El estilo de John dos Pasos, en esta novela, se identifica con la escena y el asunto. El autor extrae de la cantera de Nueva York el material de sus imágenes. Sus metáforas son siempre las que puedan pensarse en un bar de Broadway o en el muelle de Down Town. El estilo de dos Pasos se alimenta directamente de la prosa callejera de Nueva York. Sus imágenes son visuales, auditivas, olfativas, cuantitativas, mecánicas. Citaré, al azar, algunas: «Bajo la presión cada vez más fuerte de la noche, las ventanas escurren chorros de luz, los arcos voltaicos derraman leche brillante. La noche comprime los sombríos bloques de casas hasta hacerles gotear luces rojas, amarillas, verdes, en las calles donde resuenan millones de pisadas. La luz chorrea de los letreros que hay entre las ruedas, colorea toneladas de cielo». «La oficina olía a engrudo, a manifiestos y a hombres en mangas de camisa». «Burbujas luminosas en un sandwich de mar y negrura». «El crepúsculo de plomo pesa sobre los secos miembros de un viejo que marcha hacia Broadway. Al doblar la esquina, ocupada por un puesto de Nedik, algo salta en su ojos como un muelle. Muñeco roto entre las filas de muñecos barnizados, articulados, se lanza cabizbajo al horno palpitante, a la incandescencia de los letreros luminosos». «Recuerdo cuando todo esto era campo», murmura al pequeño. «La octava Avenida estaba llena de una niebla que se les agarraba a la garganta. Las luces brillaban mortecinas a través de ella, las caras se esfumaban, se perfilaban en silueta y desaparecían como peces en un acuario turbio». «En la noche de hierro colado el viento soplaba más frío». «Se instalan refunfuñando en el fondo de sus lemosinas y se dejan llevar rápidamente hacia la calle cuarenta y tantas, calles sonoras, inundadas de luces blancas como gin, amarillas como whisky, efervescentes como sidra». «Rojo crepúsculo que perfora la niebla de Gulf Stream.5 Vibrante garganta de cobre que brama por las calles de dedos ateridos. Atisbadores ojos vidriados de los rascacielos. Salpicaduras de minio sobre los férreos muslos de los cinco puentes. Irritantes maullidos de remolcadores coléricos bajo los árboles de humo que vacilan en el puerto». «En su interior efervescencia como gaseosa en dulces jarabes abrileños de fresa, de zarzaparrilla, de chocola­te, de cereza, de vainilla, goteando espuma en el aire tenue, azul como gasolina».
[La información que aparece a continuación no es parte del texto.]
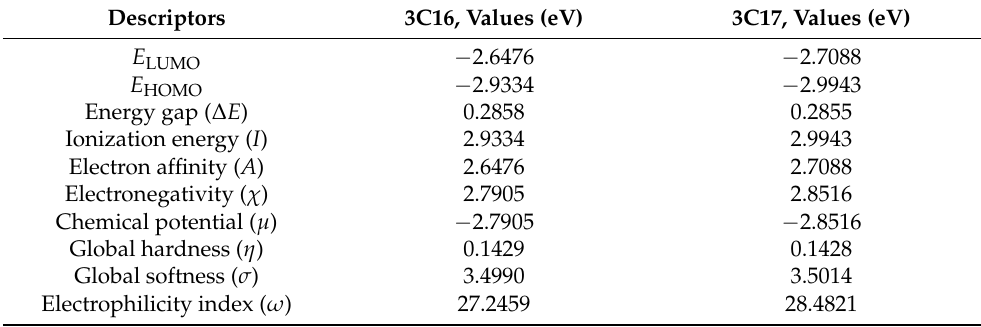
Table 8. Calculation results of reactivity descriptors [51] of 3C16 and 3C17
Epopeya prosaica y desolante de un Nueva York sin esperanza. En esta urbe, no hay sino gente que sufre, goza, cae, codicia, trabaja desesperadamente. Jimmy Herf y su impotente idealismo, perdidos en esta babilonia, no son por fortuna el único fermento de un Nueva York nuevo, futuro. El himno que cantan los extranjeros undesirables,6 al dejar Nueva York en los barcos que los deportan, es en Manhattan Transfer, la única voz de esta esperanza: International shall be the human rase.7  

 

 


NOTAS:

 

1 Las dos partes de que consta el presente ensayo fueron publicadas en las ediciones de Mundial y Variedades correspondientes al 8 de agosto y 4 de setiembre de 1929, respectivamente.

2 Salones donde se oye música.

3 Conjunto de casas con unidad arquitectónica.

4 Las Cataratas del Niágara.

5 Corriente del Golfo.

6 Indeseables.

7 "La raza humana será internacional".